Conversations and Planning

Liznjan, Croatia

From a letter to a friend:

I love my conversations with Steve. Because I’ve been recording them lately, I notice what seems to facilitate talk.

For one thing, Steve loves being recorded. When I take my notebook out, I think it stimulates his wit.

And it seems that our most enjoyable conversations have been on walks. By getting out and about we are reminded of things. If we just sit at home we tend to read or write; we don’t talk as much. Also we can’t talk well at restaurants or cafes - too much bustle, noise from other people.

When we first started our relationship and there were still things we didn’t know about each other, we’d sit on the couch and smoke and look at his art. And Steve would tell me a story about his past. This is how the memoir project got started.

Every once and a while he has a new recollection, but I think I got most of the major stuff out.
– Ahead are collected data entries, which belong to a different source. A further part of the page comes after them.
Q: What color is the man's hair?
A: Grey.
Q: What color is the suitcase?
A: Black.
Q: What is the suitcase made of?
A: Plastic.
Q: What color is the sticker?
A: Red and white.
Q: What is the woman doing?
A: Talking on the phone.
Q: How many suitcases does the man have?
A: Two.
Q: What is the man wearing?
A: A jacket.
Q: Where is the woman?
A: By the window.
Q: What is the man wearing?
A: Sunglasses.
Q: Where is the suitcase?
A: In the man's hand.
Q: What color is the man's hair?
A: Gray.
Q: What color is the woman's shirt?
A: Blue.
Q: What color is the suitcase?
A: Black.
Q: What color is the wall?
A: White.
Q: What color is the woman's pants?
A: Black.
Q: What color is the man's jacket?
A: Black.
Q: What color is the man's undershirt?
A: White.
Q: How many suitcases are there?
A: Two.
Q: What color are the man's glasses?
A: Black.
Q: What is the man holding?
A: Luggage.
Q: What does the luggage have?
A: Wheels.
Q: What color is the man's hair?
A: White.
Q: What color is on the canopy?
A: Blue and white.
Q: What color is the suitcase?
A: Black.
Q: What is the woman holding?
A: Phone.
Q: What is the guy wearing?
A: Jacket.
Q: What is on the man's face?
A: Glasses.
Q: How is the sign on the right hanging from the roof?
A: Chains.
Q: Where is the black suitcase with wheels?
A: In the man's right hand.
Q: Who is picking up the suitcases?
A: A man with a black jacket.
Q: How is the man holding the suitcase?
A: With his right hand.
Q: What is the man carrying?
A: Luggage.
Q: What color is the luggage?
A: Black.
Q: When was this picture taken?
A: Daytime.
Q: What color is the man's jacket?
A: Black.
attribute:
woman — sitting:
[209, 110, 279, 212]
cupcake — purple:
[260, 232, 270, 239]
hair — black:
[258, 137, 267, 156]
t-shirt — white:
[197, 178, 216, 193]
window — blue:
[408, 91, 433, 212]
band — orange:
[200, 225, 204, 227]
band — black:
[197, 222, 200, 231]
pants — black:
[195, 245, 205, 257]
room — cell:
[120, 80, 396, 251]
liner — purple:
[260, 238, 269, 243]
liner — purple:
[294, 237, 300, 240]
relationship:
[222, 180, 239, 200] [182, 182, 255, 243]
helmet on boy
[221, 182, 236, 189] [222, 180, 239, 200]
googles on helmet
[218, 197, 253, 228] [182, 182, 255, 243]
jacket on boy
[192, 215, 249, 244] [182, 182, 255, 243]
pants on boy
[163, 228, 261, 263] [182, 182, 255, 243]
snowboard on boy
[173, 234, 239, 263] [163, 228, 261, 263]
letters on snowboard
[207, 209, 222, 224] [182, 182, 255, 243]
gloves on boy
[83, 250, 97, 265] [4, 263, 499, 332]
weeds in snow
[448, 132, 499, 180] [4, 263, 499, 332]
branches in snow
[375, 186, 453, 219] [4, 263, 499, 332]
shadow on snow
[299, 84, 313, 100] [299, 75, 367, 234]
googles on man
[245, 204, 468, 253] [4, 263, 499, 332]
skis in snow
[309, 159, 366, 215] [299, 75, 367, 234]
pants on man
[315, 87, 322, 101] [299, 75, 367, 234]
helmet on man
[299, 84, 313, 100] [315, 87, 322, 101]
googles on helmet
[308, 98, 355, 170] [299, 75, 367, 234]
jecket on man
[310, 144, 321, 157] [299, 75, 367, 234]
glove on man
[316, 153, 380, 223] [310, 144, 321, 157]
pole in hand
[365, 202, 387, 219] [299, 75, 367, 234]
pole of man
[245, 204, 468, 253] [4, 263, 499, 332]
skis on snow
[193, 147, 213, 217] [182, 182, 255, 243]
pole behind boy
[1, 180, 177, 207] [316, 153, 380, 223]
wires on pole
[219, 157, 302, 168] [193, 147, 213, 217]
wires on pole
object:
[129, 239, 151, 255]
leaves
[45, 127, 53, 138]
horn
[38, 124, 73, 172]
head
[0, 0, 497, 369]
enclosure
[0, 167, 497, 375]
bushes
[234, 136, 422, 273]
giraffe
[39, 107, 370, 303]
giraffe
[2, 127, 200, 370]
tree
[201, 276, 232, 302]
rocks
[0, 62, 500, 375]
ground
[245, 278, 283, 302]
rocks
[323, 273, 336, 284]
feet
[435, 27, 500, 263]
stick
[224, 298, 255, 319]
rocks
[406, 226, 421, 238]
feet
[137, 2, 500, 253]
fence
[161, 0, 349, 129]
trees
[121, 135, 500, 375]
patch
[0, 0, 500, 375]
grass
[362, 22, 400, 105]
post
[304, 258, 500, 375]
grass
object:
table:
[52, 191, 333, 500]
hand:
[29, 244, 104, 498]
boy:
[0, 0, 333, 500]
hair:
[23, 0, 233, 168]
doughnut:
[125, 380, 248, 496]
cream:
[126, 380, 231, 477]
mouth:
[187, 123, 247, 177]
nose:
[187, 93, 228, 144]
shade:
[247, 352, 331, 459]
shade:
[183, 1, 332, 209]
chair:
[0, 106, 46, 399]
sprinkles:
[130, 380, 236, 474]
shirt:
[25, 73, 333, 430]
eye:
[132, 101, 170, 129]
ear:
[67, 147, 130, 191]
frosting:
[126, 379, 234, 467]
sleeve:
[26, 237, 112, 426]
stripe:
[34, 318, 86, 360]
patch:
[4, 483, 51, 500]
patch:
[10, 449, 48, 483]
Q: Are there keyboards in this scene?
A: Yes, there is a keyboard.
So now our conversations seem to be a stew of talk about the environment and politics, history and what we’ve read about. We also talk a lot about the writing process, about creation. We try to figure out what we’re doing right and wrong in writing.

We talk about our goals a lot as well. Steve says he can never be satisfied, that as soon as he gets one thing he pushes himself for the next. But I’m feeling tremendously at peace. I do feel that I should be writing a lot. This free time goads me on because of the opportunity it presents.

And I do think that we are out on a financial limb. We want to figure out a way to live that makes us happy but that also allows us to have an income.

In a year Steve will be eligible for social security, and we have money for living from the sale of his condo. I’m ready to work to supplement our lives when this runs out, but Steve would like us to try to make it as writers.

I don’t see that poetry will provide an income - it’s more like breathing. But I think if we get ourselves together we might be able to produce a commercially viable prose book. We could support ourselves through writing as well as be true to ourselves.

I’m a bit of a fatalist as well, though. I think we’re starting some severe environmental and political times, and I don’t know if the human race is gonna make it. So all this planning could be moot. Still, I think that if I just discard any planning because of fear of the future, it’s like an excuse to not achieve, to not try and be the best I can be.